For breaches that affect over 500 individuals, organizations must notify the Department of Health & Human Services (HHS) and prominent media outlets within their state within 60 days following a breach. Additionally, many states including California, Michigan, Florida, and Arizona have similar or more stringent reporting requirements.
Impact of ePHI Breaches
Breaches not only cause reputational damage, but the HHS’ Office for Civil Rights (OCR) imposes fines based on the severity of a breach and an organization’s compliance with recommended security controls.

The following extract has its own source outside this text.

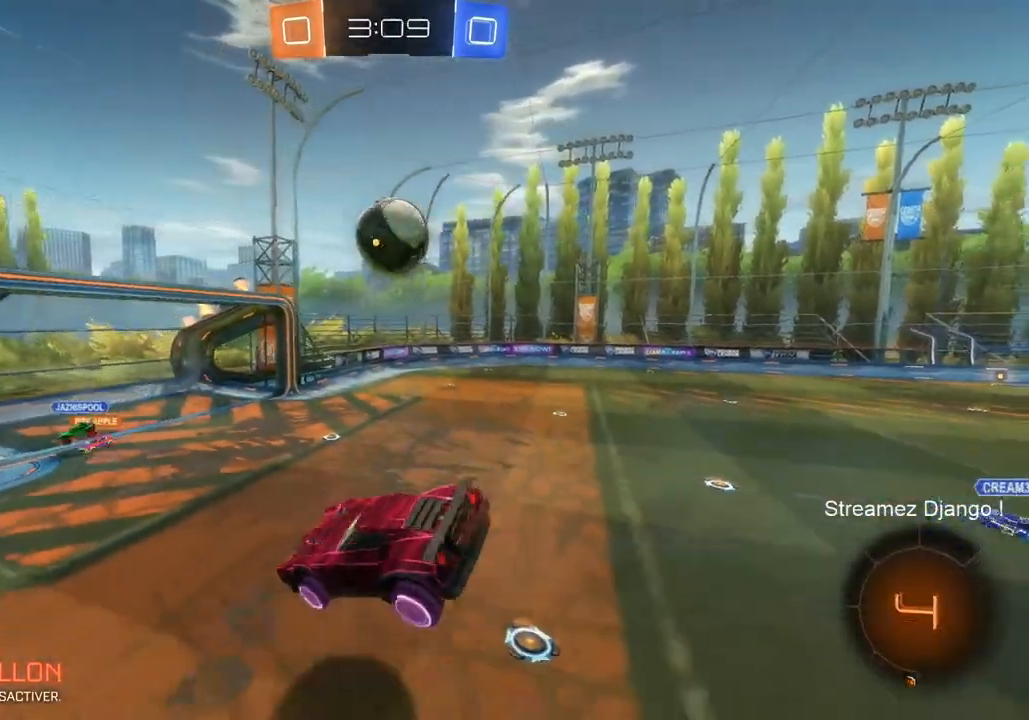
{"buttons": ["R2"], "left_stick": "center", "right_stick": "center", "events": [[334, "left_stick", "center"]]}
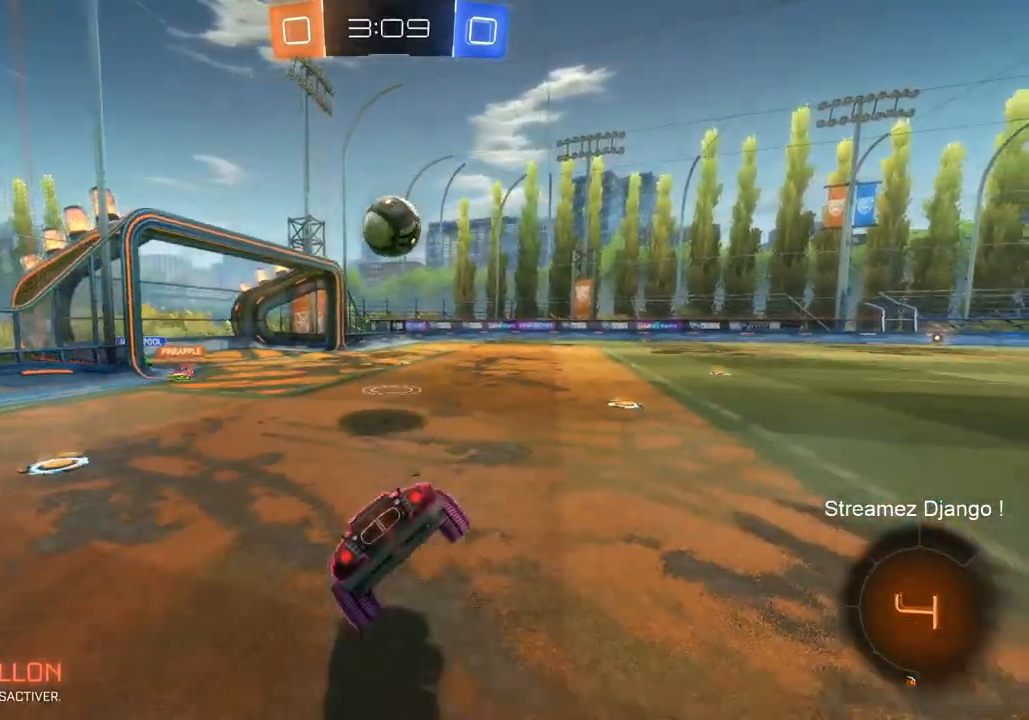
{"buttons": ["R2"], "left_stick": "left", "right_stick": "center", "events": [[50, "left_stick", "left"], [217, "TRIANGLE", "down"], [317, "TRIANGLE", "up"]]}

For example in 2022, Oklahoma State University Center for Health Sciences was fined $875,000 for a breach affecting 279k records.
To help reduce these large fines and to drive the right security controls, the recent amendment to the HITECH Act in 2021 incentivizes HIPAA-regulated organizations to adopt “recognized security practices” to better protect patient data.
There are 18 HIPAA Identifiers considered ePHI. These identifier elements include: Name, Address, Dates related to an individual (e.g., DOB, discharge date), telephone number, email address, social security number, medical record numbers, health plan beneficiary numbers, account numbers, IP addresses or web URLs, biometrics, and photographs.
A common breach scenario is when an employee or contractor sends an email with ePHI to the wrong recipient. This can occur when an incorrect email address is entered, autocorrect selects a different email, a recipient forwards an email to another person, or the recipient’s email account is compromised. Privacy and GRC leaders in healthcare struggle with user error and user accidents with ePHI as it is a top cause of data breaches.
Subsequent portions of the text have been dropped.